Data from TradingView shows that Bitcoin bulls came in strong during early trading hours on Tuesday, propelling the top cryptocurrency from a low of $19,484 to an intraday high of $20,465. The bears attempted to break the momentum of building in the afternoon session, but the hit was well defended by the bulls, who managed to bid BTC price back above the support at $20,300.

BTC/USD 4-hour chart. Source: TradingView

Kitco Senior Technical Analyst Jim Wyckoff noted the turning tide in his Bitcoin morning roundup, saying “Bulls have gained a bit of momentum this week, and further price gains in the short term would likely start an uptrend of prices on the daily chart.

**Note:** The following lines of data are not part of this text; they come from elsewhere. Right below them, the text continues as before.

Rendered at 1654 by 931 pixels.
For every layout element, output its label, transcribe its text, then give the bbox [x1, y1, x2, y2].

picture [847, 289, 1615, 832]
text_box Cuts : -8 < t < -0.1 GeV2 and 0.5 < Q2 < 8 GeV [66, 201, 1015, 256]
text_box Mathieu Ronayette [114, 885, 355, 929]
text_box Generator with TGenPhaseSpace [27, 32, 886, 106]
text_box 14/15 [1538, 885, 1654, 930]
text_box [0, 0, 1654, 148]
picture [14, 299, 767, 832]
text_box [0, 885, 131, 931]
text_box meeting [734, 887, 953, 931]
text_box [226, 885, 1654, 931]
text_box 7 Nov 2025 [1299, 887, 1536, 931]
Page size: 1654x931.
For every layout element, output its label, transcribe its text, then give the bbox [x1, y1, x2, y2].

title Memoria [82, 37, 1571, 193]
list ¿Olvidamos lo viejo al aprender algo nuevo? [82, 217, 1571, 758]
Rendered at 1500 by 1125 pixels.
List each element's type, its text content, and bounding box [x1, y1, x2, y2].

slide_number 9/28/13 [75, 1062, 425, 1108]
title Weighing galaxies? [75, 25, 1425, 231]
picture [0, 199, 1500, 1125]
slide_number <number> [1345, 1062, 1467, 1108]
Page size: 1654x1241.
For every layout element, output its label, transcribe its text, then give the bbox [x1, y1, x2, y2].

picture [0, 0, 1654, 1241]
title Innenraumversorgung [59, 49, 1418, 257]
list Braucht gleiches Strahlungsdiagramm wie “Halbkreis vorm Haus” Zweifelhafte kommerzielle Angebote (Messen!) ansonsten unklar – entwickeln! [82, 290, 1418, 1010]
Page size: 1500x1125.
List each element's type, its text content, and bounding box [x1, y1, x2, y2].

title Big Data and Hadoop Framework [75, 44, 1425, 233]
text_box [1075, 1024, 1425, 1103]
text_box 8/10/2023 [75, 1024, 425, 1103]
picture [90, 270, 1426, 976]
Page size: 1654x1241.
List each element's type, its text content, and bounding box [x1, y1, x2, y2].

Now is not the time for the bulls to give in; however, as they “have more work to do in the near term to suggest an uptrend in prices can be sustained,” Wyckoff warned.

This sentiment was echoed by cryptocurrency market analyst Pentoshi, who posted the following tweet identifying the $21,700-$22,000 zone as the next big hurdle to overcome.

Increase BTC accumulation

While the price of Bitcoin has struggled to build momentum over the past 6 months, crypto traders have taken advantage of lower prices by accumulating BTC at the highest rates since 2015.

According to a Twitter mail From Ki Young Ju, CEO of crypto analytics platform CryptoQuant, “BTC accumulation level hit a 7-year high. Bitcoins older than 6 months now take 74% of the realized cap. It was 70% and 77% at the latest lows in 2019 and 2015 respectively.”

Simply put, bitcoins held for more than six months comprise a total of 74% of the maximum realized limit of crypto. The last time this metric was higher than it currently is was in 2015, when BTC was worth $220. That rise to 77% occurred during the low of the cycle, with each rise in accumulation coinciding with a low in the market.

Crypto market intelligence firm IntoTheBlock provided further verification that hodlers have been piling up, posting the following tweet showing that the number of Bitcoin holders has continued to rise despite the ongoing crypto winter.

Altcoins rise higher

The altcoin market enjoyed a widespread green thanks to the BTC price surge, with 95% of tokens in the top 200 posting gains on Tuesday.

Cryptocurrency market daily performance. Source: Coin360

The biggest gainers highlighted include Constellation (DAG), whose price increased 12.86% to $0.08555, followed by a 12.75% gain for SwissBorg (CHSB) and an 11.56% increase for Render (RNDR) .

The total cryptocurrency market capitalization is now $970 billion, and Bitcoin’s dominance rate is 40.2%.

Disclaimer: The views expressed in this article are those of the author and may not reflect those of Kitco Metals Inc. The author has gone to great lengths to ensure the accuracy of the information provided; however, neither Kitco Metals Inc. nor the author can guarantee such accuracy. This article is strictly for informational purposes only. It is not a solicitation to make any exchange of commodities, securities or other financial instruments. Kitco Metals Inc. and the author of this article accept no responsibility for loss and/or damage arising from the use of this publication.